With many varieties that offer healthful benefits, tea has enjoyed more than 5,000 years of popularity
Wednesday, July 30, 2003 | 12:00 a.m. CDT; updated 8:07 p.m. CDT, Sunday, July 20, 2008

According to ancient legend, tea was first introduced to society when the great Indian master and traditional founder of the Zen school of Buddhism, Bodhidharma, came to China in 519 A.D. bearing tea from India. Tea leaves simply and miraculously blew into a pot of water Bodhidharma had boiling.

Skeptics say this seems very unlikely. However, another story claims he was growing weary after staying awake for seven years, so he plucked off his eyelids, threw them to the ground and in their place sprang two tea trees that had the power to keep him awake and alert.

Tea drinkers no longer have to worry about taking such extreme measures to find a tea leaf. Most Americans live a short distance from cafes, markets and grocery stores that amply supply a wide assortment of tea brands and flavors already plucked, pulverized and packaged.

“Most Americans think of tea bags, which is a really inferior way to drink tea,” said Vinh Tran, owner of Fusion Brew, at 808 E. Broadway. “Most other countries think of loose leaves.”

The concept of drinking tea has been around for more than 5,000 years, but the world of tea is still very much uncharted. There are five main types of tea: black, green, red, white and herbal. Chai and bubble tea were recently introduced into mainstream cafe culture, although they are not yet as popular as the other varieties. Bubble tea is sweet and often served over tapioca pudding, giving it that bubble texture. Chai is more of a spiced tea and one of the few examples of tea that is just as flavorful served cold as hot.

Under each category there are hundreds of flavors. Lakota Coffee Company, at 29 S. Ninth St., offers 26 different flavors. According to Karen Truckey, a Lakota supervisor, Mango Ceylon and Ginger Peach are two of the more popular black tea blends. Ginseng Peppermint is a popular herbal blend, and Jasmine Jazz is the most popular of the green teas.

“But my personal favorite is Spring Cherry,” Truckey said.

“White tea is kind of a new thing we have in the hot tea department,” Truckey said. “Pineapple Guava is the most asked for. You only brew (white tea) for a minute, so it is much better hot than cold.”

Cherry Street Artisan, 111 S. Ninth St., offers only seven tea bag varieties and alternates two different iced tea blends, but employees have still noticed the popularity of tea drinking.

“Both peppermint teas are popular this summer, even served hot,” said Beth Ruder, a Cherry Street Artisan shift supervisor. “But blackberry jasmine (an iced tea) is the hit this summer.”

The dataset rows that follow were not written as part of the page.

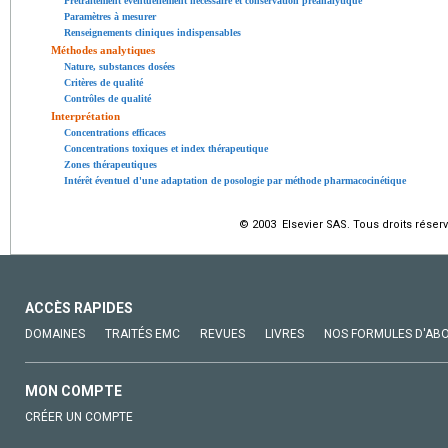
Prétraitement éventuellement nécessaire et conservation préanalytique
Paramètres à mesurer
Renseignements cliniques indispensables
Méthodes analytiques
Nature, substances dosées
Critères de qualité
Contrôles de qualité
Interprétation
Concentrations efficaces
Concentrations toxiques et index thérapeutique
Zones thérapeutiques
Intérêt éventuel d'une adaptation de posologie par méthode pharmacocinétique
© 2003 Elsevier SAS. Tous droits réserv
ACCÈS RAPIDES
DOMAINES
TRAITÉS EMC
REVUES
LIVRES
NOS FORMULES D'AB
MON COMPTE
CRÉER UN COMPTE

Clover’s Natural Food Market, 2100 Chapel Market Court, has a whole room devoted to tea, including free taste testers and books and pamphlets on tea, as well as different brands and flavors. In the main section of the store there are eight shelves of green tea alone. Green tea soda by a company called Steap is also available.

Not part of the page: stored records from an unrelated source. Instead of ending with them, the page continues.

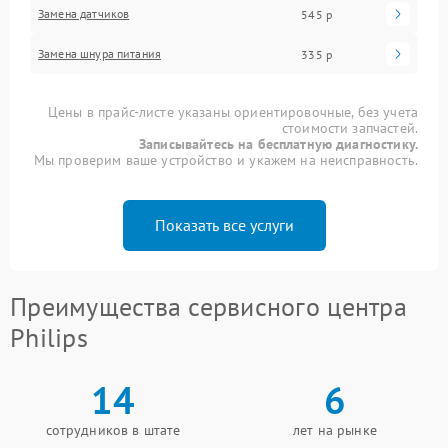
Замена датчиков
545 р
Замена шнура питания
335 р
Цены в прайс-листе указаны ориентировочные, без учета
стоимости запчастей.
Записывайтесь на бесплатную диагностику.
Мы проверим ваше устройство и укажем на неисправность.
Показать все услуги
Преимущества сервисного центра
Philips
14
6
сотрудников в штате
лет на рынке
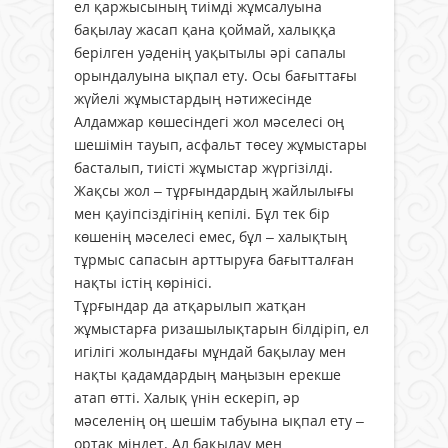
ел қаржысының тиімді жұмсалуына
бақылау жасап қана қоймай, халыққа
берілген уәденің уақытылы әрі сапалы
орындалуына ықпал ету. Осы бағыттағы
жүйелі жұмыстардың нәтижесінде
Алдамжар көшесіндегі жол мәселесі оң
шешімін тауып, асфальт төсеу жұмыстары
басталып, тиісті жұмыстар жүргізілді.
Жақсы жол – тұрғындардың жайлылығы
мен қауіпсіздігінің кепілі. Бұл тек бір
көшенің мәселесі емес, бұл – халықтың
тұрмыс сапасын арттыруға бағытталған
нақты істің көрінісі.
Тұрғындар да атқарылып жатқан
жұмыстарға ризашылықтарын білдіріп, ел
игілігі жолындағы мұндай бақылау мен
нақты қадамдардың маңызын ерекше
атап өтті. Халық үнін ескеріп, әр
мәселенің оң шешім табуына ықпал ету –
ортақ міндет. Ал бақылау мен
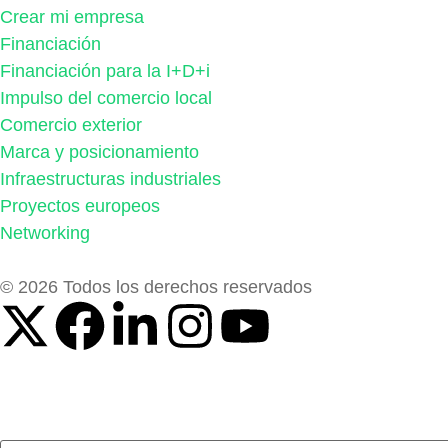
Crear mi empresa
Financiación
Financiación para la I+D+i
Impulso del comercio local
Comercio exterior
Marca y posicionamiento
Infraestructuras industriales
Proyectos europeos
Networking
© 2026 Todos los derechos reservados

“Green tea is more mainstream now. It’s not some weird herbal thing people aren’t familiar with,” said Martha Echols, a Clover’s employee and tea drinker.

Tran said he enjoys both the taste and the health benefits of green tea. According to Nurulain Zavari, a doctor for the Stanford Research Institute International, green tea can also be considered as water intake because it basically replaces water. By comparison, coffee, which has a diuretic effect, provides a negative overall water intake.

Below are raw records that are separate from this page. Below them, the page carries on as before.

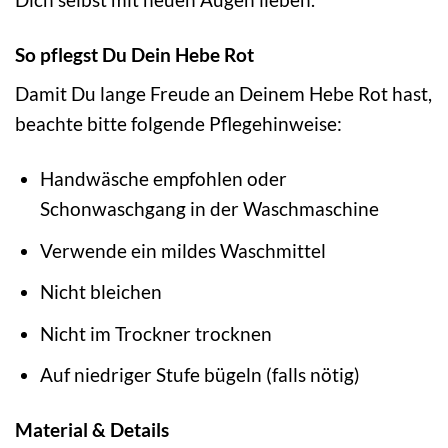
So pflegst Du Dein Hebe Rot
Damit Du lange Freude an Deinem Hebe Rot hast,
beachte bitte folgende Pflegehinweise:
Handwäsche empfohlen oder
Schonwaschgang in der Waschmaschine
Verwende ein mildes Waschmittel
Nicht bleichen
Nicht im Trockner trocknen
Auf niedriger Stufe bügeln (falls nötig)
Material & Details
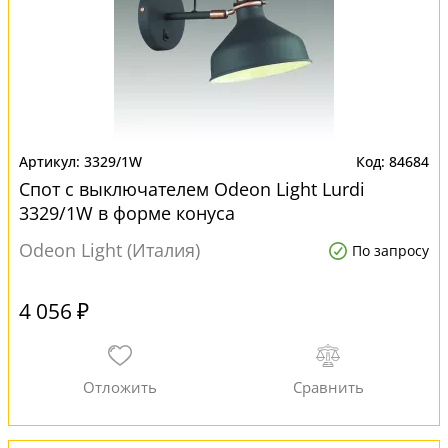
3329/1W
84684
Спот с выключателем Odeon Light Lurdi
3329/1W в форме конуса
Odeon Light (Италия)
По запросу
4 056 ₽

Her study also noted that green tea has been associated with decreased risks of breast, pancreatic, colon, esophageal and lung cancers. However, she said it takes seven to eight cups of green tea a day in order to feel its chemo-preventive benefit.

New research from the Arthritis Research Campaign has found that it doesn’t necessarily take a dozen cups of tea a day to reap the benefits, though it does take a decade or so of regular tea drinking. The researchers concluded that green tea might also play a part in preventing the development of osteoarthritis.

Panera Bread Co. offers green tea bags and, new to the menu, Iced Green Tea — an iced drink infused with passion fruit and papaya. Anne Altorfer, a Panera employee, said she enjoys both green tea products. Altorfer also admits to trying another rumored use of green tea bags — using brewed bags to achieve a lightly bronzed look by applying them directly to her skin.

“I wouldn’t do it again. It didn’t work very well,” she said.

Using tea bags as a natural tanning solution is just one of the alternatives listed on the Web site of the Oregon-based Stash Tea Company (, which offers nearly 1,000 uses for tea besides drinking it.

Others include using tea to cure pinkeye and to de-puff baggy eyes. It can be used to dye rope, paper and hair as well as condition it. Tea can also act as a sunburn remedy.

The International Tea Council also proclaims the benefits of tea. The non-profit company, funded by contributions from tea-producing countries and the United Kingdom Tea Trade, was founded in 1967 and continues to thrive today, setting high standards for tea across the world.

“Tea keeps you in balance, naturally,” said Fay Palmer, a member of the council.